Mayoral candidate Garcia defends record running troubled jail

For the most part Adrian Garcia looms as a well-regarded, life-time public servant and formidable candidate in the race for Mayor.

But opponents and pundits alike see his performance running the nation's third largest jail as a potential political Achilles heel.

Inmates raping inmates, jailers having sex with inmates, inmates dying in confrontations with jailers.

Former Congressman Chris Bell was the first to call Garcia out on August 17.

"You can't run a jail that way and you can't run a city that way," said Bell to Fox 26.

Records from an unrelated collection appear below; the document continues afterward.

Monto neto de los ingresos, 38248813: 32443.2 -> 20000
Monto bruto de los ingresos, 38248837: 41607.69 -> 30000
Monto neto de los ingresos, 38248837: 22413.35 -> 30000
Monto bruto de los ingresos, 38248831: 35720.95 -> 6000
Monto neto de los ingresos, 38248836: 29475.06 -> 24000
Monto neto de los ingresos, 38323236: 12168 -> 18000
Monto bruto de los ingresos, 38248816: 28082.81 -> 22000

Former City Attorney Ben Hall has been quick to follow, pointing to the case of Terry Goodwin, a mentally ill inmate left for months in filth and human waste.

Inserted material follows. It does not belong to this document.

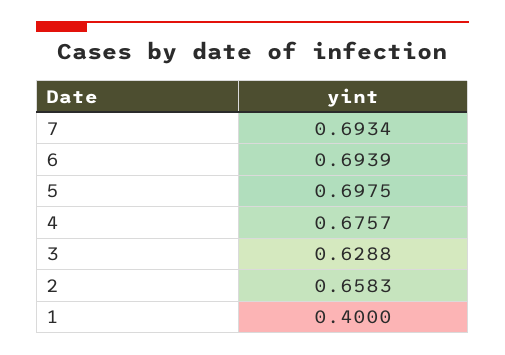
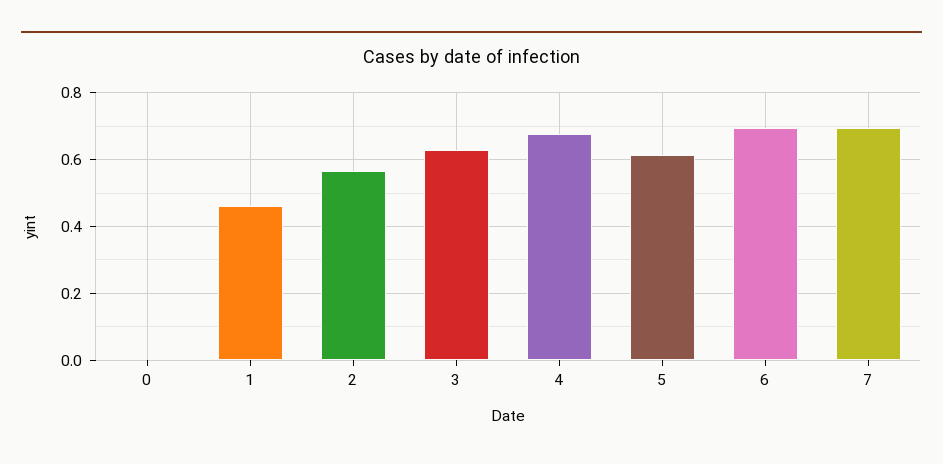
5: 0.6975 -> 0.62
2: 0.6583 -> 0.56
1: 0.4 -> 0.46
0: none -> 0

"You cannot be the chief executive officer of the Sheriff's Department and say you didn't know of those deplorable conditions. It speaks to leadership failure," said Hall.


At today's mayoral forum Fox 26 pressed Garcia to respond on camera.

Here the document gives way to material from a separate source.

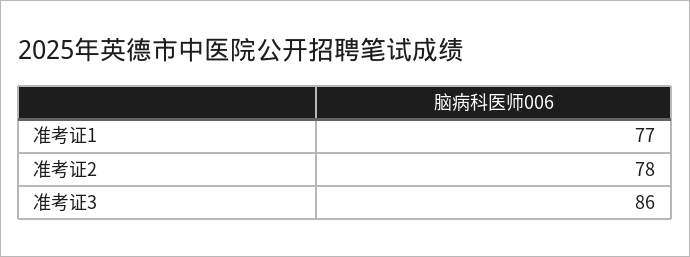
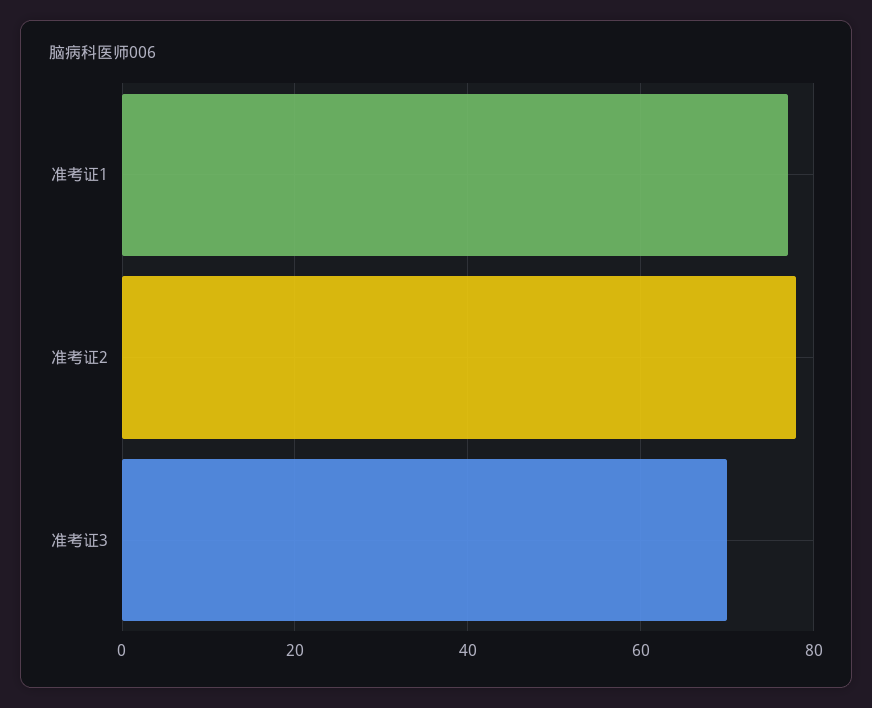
准考证3: 86 -> 70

"It should never of happened, it shouldn't have happened under my watch, but I took full responsibility. I acted. I took actions. I held people accountable. I put policies and procedures in place to make sure it wouldn't happen again. That's what I did. You don't want those things to happen, but you act on those things when you find out about them," said Garcia.

Asked if he expected his jail performance to linger as an issue throughout the campaign
Garcia offered this response.

"I'm in the lead, so obviously there will be shots taken."